February 19–May 15, 2016
Curator: Elaine Gazda
Organized in cooperation with the Archaeological Superintendency of Pompeii and the Oplontis Project at the University of Texas, this international traveling exhibition explored the lavish lifestyle and economic interests of ancient Rome’s wealthiest and most powerful citizens, who vacationed along the Bay of Naples. Julius Caesar, Cicero, Augustus, and Nero all owned villas here. With more than 200 objects on loan from Italy, the exhibition focused on two structures at Oplontis that were buried when Mount Vesuvius erupted in AD 79. One is an enormous luxury villa that may once have belonged to the family of Nero’s second wife Poppaea.
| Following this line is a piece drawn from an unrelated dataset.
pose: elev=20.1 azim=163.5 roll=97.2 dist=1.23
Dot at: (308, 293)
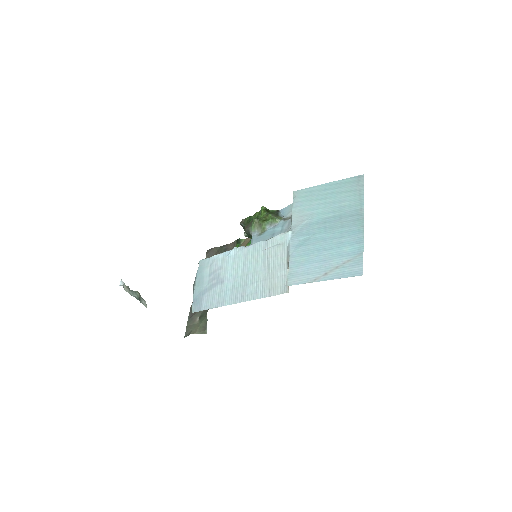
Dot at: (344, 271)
The other is a nearby commercial-residential complex—a center for the trade in wine and other produce of villa lands. Together these two establishments speak eloquently of the ways in which the Roman elite built, maintained, and displayed their vast wealth, political power, and social prestige. In presenting a selection of impressive works of art along with ordinary utilitarian objects, the exhibition also calls attention to Roman disparities of wealth, social class, and consumption. Such disparities were as problematic for Roman society as they are for ours today.
The exhibition in Ann Arbor remained open to the public until May 15, 2016. It will also be shown at the Museum of the Rockies at the Montana State University, Bozeman (June 18–December 31, 2016) and the Smith College Museum of Art in Northampton, Massachusetts (February 3–August 13, 2017).